Dans la rhétorique de propagande d’Israël et de ses relais médiatiques occidentaux, cette campagne de frappes est mue par la nécessité de neutraliser ce qui est appelé «la menace existentielle» que représente le Hezbollah. Les destructions massives de logements civils, les hôpitaux touchés et l’ampleur des pertes humaines suscitent une vague de condamnations à l’échelle mondiale.
Si Israël entend affaiblir le Hezbollah pour – selon ses dires – assurer la sécurité de ses frontières nord, une incertitude majeure plane quant à la capacité de l’Etat sioniste à mener la guerre sur plusieurs fronts simultanément. Comme le rappellent de nombreux observateurs, l’histoire récente est riche en exemples de guerres qui, bien qu’initialement limitées, se sont rapidement transformés en bourbiers militaires. La guerre de 2006 entre Israël et le Hezbollah avait laissé des plaies béantes, tant sur le plan humain que stratégique.
Et aujourd’hui encore, le Hezbollah, fort de ses expériences et de son arsenal modernisé, est loin d’être la force de guérilla mal équipée des décennies passées. Le sud du Liban, avec ses terrains accidentés et ses zones denses, est un terrain où toute incursion terrestre israélienne risque de s’enliser. Les frappes à répétition sur des zones civiles nourrissent un ressentiment croissant au Liban et dans l’ensemble du monde arabe, ravivant les flammes de l’antagonisme régional.
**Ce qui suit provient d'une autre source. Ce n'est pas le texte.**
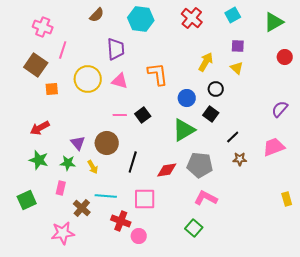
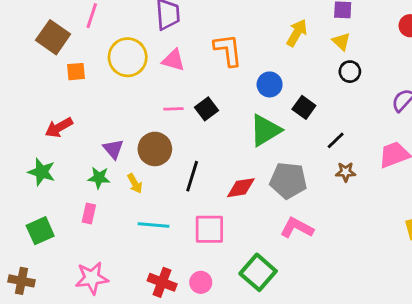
black circle: (216, 89) -> (350, 72), moved
green star: (39, 160) -> (42, 172), moved
brown cross: (82, 208) -> (22, 281), moved, turned -30
red cross: (121, 221) -> (162, 282), moved
green square: (194, 228) -> (258, 272), moved, size x1.4

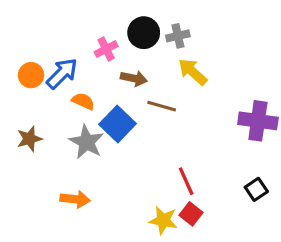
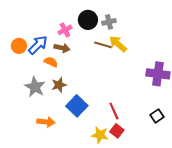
brown arrow: (134, 78) -> (62, 48), moved
brown line: (162, 106) -> (103, 45), moved
blue square: (118, 124) -> (77, 106), moved
brown star: (29, 139) -> (59, 85), moved
gray star: (87, 142) -> (35, 87), moved

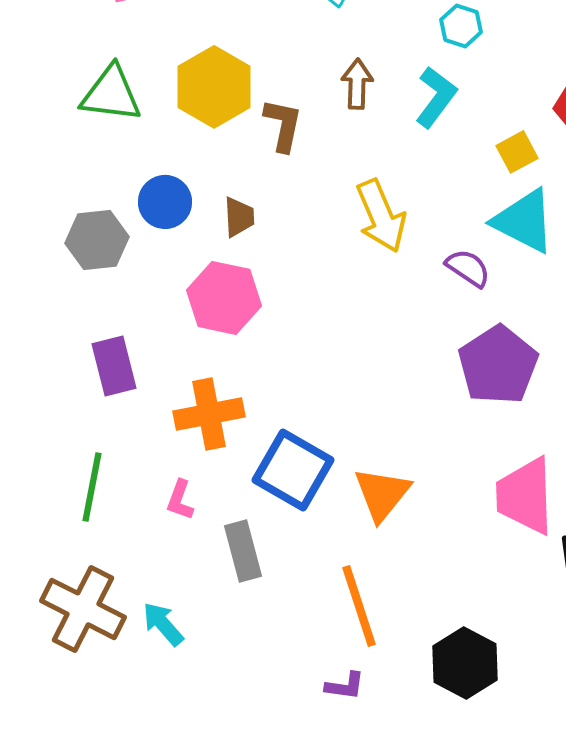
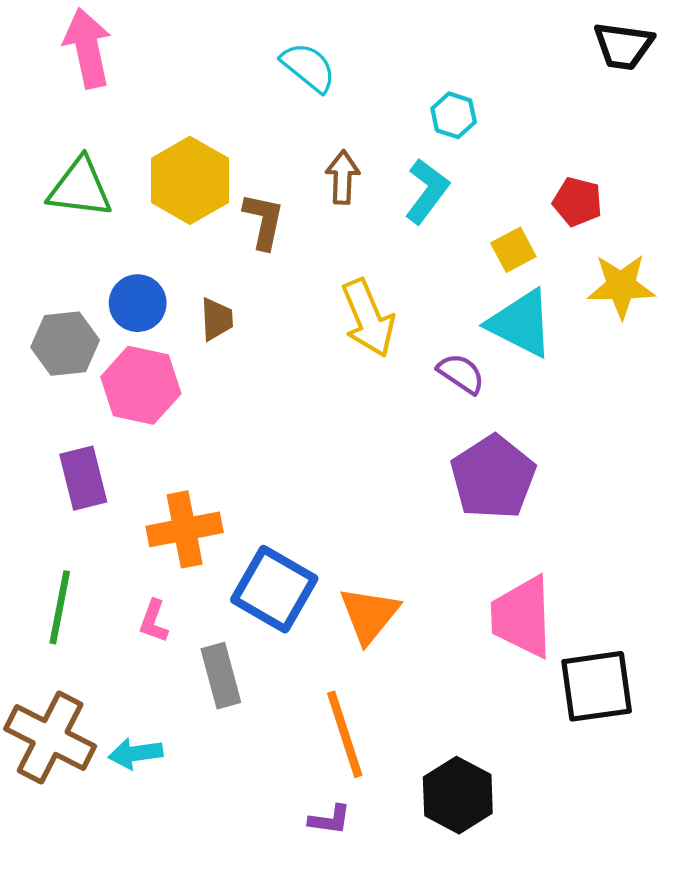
pink hexagon: (224, 298) -> (141, 385), moved
cyan arrow: (163, 624) -> (136, 754), turned -57

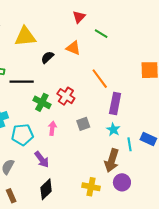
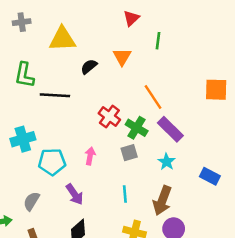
green line: (101, 34) -> (158, 41), turned 64
orange triangle: (73, 48) -> (122, 57), turned 35
green cross: (42, 102) -> (137, 128), moved
purple rectangle: (115, 103) -> (170, 129), turned -60
cyan line: (130, 144) -> (125, 194), moved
Si la communauté internationale, par la voix des Nations unies et de quelques capitales occidentales, appelle à la retenue, les marges de manœuvre diplomatiques semblent se réduire à mesure que la guerre s’installe durablement. Hier, des dizaines de milliers de manifestants, de Londres à New York, en passant par Paris, sont descendus dans la rue, appelant à un cessez-le-feu immédiat à Ghaza et au Liban, inquiets de l’escalade rapide du conflit.